#### Directives
1. Answer these questions using the essay on Christianity and Marxism:
(a) Which essay by Marx claims that religion provided an escape from the alienation of proletarian life?
(b) What did Marx believe humans should strive for themselves instead of projecting ideal humanity onto a non-existent being?
(c) How does the writer of the essay describe their own religious and political position?
2. Copy the passage of the essay on Christianity and Marxism that starts with "Since people would" and runs through "Christians and Marxists.".

#### Text extract
---
The Compatibility of Christianity and Marxism

The common wisdom of both Christians and Marxists is that Christianity and communism are incompatible; when looking at the history of relations between the two ideologies as well as the ideologies themselves, it is understandable why many come to this conclusion. Communists have traditionally believed that Christianity has been a tool of the ruling classes to keep proletarians and peasants in chains. Marx, in his essay “On the Jewish Question” claims that religion provided an escape from the alienation of proletarian life. As this alienation would not exist in communism, religion would no longer be necessary.

Since people would find fulfillment in their day-to-day labor, the worship of deities would simply fade away. In addition, he believed that humans should strive for authenticity themselves rather than project ideal humanity onto a non-existent being. Many Christians see Marxism a materialist, secular philosophy that is antithetical to all forms of spirituality as well as inherently repressive. Hence, in spite of Christianity’s doctrines concerning social-justice, Christians do not view Marxism as a viable political option. As an orthodox Christian and a communist, I would contend that both sides are incorrect in their assessment of one another and that the time has come to build new bridges of reconciliation and solidarity between Christians and Marxists.
---
#### Records from a data collection
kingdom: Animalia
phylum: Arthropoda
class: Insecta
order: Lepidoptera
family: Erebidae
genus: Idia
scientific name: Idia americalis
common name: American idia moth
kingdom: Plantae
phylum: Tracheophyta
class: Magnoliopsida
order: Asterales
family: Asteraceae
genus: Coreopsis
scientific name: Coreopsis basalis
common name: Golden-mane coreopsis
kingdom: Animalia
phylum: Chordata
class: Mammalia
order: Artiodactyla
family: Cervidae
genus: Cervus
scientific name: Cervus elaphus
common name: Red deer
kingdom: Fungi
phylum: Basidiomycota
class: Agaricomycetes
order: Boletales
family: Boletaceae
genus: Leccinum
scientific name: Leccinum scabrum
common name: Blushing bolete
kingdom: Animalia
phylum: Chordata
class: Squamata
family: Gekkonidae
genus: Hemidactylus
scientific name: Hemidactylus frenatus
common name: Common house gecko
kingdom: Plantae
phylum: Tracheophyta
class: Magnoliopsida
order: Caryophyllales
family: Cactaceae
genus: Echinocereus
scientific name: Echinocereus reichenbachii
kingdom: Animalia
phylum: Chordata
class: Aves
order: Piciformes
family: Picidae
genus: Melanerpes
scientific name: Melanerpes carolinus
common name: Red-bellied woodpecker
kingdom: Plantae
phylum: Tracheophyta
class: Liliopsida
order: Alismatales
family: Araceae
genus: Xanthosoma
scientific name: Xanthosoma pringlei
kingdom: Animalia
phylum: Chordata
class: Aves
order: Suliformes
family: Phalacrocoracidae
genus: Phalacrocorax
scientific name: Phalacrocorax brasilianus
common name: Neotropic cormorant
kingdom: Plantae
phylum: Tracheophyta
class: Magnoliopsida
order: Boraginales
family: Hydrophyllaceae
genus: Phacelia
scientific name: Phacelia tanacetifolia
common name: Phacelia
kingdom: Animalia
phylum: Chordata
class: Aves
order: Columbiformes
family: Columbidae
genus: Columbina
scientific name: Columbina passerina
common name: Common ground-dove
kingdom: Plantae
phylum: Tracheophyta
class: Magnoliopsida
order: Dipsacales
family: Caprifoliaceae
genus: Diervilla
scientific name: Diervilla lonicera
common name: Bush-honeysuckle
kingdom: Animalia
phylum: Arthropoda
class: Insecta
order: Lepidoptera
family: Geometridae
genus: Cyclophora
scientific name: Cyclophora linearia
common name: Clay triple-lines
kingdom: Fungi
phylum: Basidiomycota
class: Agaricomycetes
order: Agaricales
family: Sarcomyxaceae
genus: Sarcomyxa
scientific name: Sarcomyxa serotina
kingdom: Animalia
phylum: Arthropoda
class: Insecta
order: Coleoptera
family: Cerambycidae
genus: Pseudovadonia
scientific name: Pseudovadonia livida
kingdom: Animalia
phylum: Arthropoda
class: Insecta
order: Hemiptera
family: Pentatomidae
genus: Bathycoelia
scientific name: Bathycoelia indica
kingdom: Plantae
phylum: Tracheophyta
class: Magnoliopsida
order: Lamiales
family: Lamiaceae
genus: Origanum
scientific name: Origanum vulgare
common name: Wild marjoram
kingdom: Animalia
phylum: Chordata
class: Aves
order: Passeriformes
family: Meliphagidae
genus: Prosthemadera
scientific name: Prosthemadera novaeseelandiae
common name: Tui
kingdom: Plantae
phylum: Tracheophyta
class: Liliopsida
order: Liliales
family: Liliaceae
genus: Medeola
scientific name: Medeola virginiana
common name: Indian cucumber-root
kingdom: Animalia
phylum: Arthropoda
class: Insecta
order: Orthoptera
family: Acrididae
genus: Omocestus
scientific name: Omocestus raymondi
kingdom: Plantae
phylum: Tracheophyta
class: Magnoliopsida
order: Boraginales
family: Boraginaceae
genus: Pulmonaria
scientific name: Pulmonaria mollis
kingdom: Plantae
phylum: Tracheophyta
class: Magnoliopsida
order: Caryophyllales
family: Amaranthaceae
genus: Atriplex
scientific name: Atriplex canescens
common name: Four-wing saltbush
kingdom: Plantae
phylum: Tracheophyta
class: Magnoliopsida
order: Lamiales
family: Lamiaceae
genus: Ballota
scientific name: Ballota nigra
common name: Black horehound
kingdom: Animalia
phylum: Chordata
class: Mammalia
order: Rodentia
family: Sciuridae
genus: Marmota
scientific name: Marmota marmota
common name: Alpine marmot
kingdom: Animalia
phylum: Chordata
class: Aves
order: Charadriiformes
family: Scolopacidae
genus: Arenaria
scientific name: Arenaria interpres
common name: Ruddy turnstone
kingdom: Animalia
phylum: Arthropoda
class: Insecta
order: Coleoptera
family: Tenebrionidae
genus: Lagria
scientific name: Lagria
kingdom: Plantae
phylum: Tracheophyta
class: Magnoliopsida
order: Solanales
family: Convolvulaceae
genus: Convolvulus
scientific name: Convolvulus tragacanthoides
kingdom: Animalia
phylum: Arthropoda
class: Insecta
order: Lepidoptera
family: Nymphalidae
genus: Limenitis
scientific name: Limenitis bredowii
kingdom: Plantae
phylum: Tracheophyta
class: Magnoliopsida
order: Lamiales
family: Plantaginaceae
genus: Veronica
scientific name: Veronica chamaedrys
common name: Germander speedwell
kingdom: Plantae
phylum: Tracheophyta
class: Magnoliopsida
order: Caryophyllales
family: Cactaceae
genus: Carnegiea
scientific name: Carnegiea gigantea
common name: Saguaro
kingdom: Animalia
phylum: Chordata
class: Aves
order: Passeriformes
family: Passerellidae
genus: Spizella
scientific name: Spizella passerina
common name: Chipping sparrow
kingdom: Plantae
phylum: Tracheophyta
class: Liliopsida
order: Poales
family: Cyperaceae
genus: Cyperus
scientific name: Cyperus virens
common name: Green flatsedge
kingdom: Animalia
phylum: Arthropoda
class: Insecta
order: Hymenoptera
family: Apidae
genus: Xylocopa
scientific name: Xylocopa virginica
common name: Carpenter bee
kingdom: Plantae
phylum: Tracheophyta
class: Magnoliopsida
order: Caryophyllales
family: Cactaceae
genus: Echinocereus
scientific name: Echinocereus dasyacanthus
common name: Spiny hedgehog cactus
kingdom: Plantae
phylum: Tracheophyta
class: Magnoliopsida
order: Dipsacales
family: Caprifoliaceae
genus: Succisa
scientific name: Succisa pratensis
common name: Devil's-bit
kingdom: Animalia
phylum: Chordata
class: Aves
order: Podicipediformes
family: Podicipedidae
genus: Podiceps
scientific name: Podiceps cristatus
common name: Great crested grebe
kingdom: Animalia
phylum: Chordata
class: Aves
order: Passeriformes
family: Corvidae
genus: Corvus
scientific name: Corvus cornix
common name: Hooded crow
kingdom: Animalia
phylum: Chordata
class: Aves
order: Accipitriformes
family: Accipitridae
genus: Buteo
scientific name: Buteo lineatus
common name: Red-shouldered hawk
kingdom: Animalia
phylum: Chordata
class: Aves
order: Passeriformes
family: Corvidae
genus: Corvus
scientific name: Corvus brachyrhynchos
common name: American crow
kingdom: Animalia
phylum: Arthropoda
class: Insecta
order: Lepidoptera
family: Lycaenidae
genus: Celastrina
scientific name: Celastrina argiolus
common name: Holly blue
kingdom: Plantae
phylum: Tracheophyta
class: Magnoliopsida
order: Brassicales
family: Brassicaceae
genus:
---
#### Task-by-task results
1.
(a) "On the Jewish Question"
(b) Authenticity
(c) As an orthodox Christian and a communist

2.
Since people would find fulfillment in their day-to-day labor, the worship of deities would simply fade away. In addition, he believed that humans should strive for authenticity themselves rather than project ideal humanity onto a non-existent being. Many Christians see Marxism a materialist, secular philosophy that is antithetical to all forms of spirituality as well as inherently repressive. Hence, in spite of Christianity’s doctrines concerning social-justice, Christians do not view Marxism as a viable political option. As an orthodox Christian and a communist, I would contend that both sides are incorrect in their assessment of one another and that the time has come to build new bridges of reconciliation and solidarity between Christians and Marxists.